Prominent Contestants

Thom McKee

One of the best players in the history of game shows. He did very well on the competition test and beat a winner who had won more than $100,000. Thom won game after game for three months, including a five-tie game that had hit $36,800 because of the Secret Category.

Thom and his $229,600 were featured in promotions for the 1981 season of Tic Tac Dough, making viewers curious as to whether he might win $250,000 or more. Thom lost the title to Erik Kraepelien after 44 victories, eight cars, and $312,700 in cash and prizes. Erik also took home $69,000 for himself, including a $24,300 victory that was very comparable to Thom’s. 

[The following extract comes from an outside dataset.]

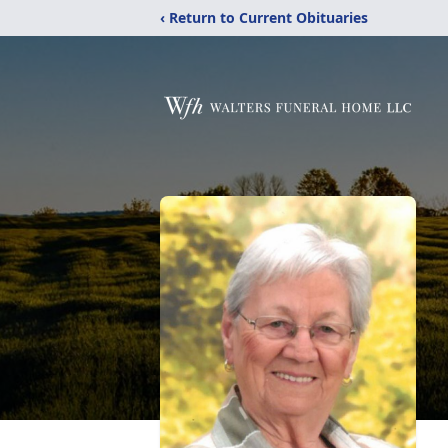
‹ Return to Current Obituaries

In 1983, Thom participated in the All-Time Tournament of Champions, but was eliminated in the quarterfinals after a tie game due to a loss on the Seesaw tiebreaker.

Kit Salisbury

Kit, the winner of a Florida Contestant Search, would have shattered Thom’s record for wins if not for his terrible luck in the bonus game. He won between $600 and $700 thanks to the Bonus Category and Double or Nothing. After winning more than forty games and eight cars, he ultimately earned $199,750; nevertheless, the game ended when he misspelled “misspell,”. 

He was the only contestant except Thom McKee to win more money from the show.

Wrapping Up

Since the 1950s, Tic Tac Dough has been a mainstay of American television. It’s a game that requires knowledge, strategy, and above all, FUN

Tic Tac Dough produced a thrilling and tense environment for both participants and spectators by combining trivia knowledge with tactical decision-making.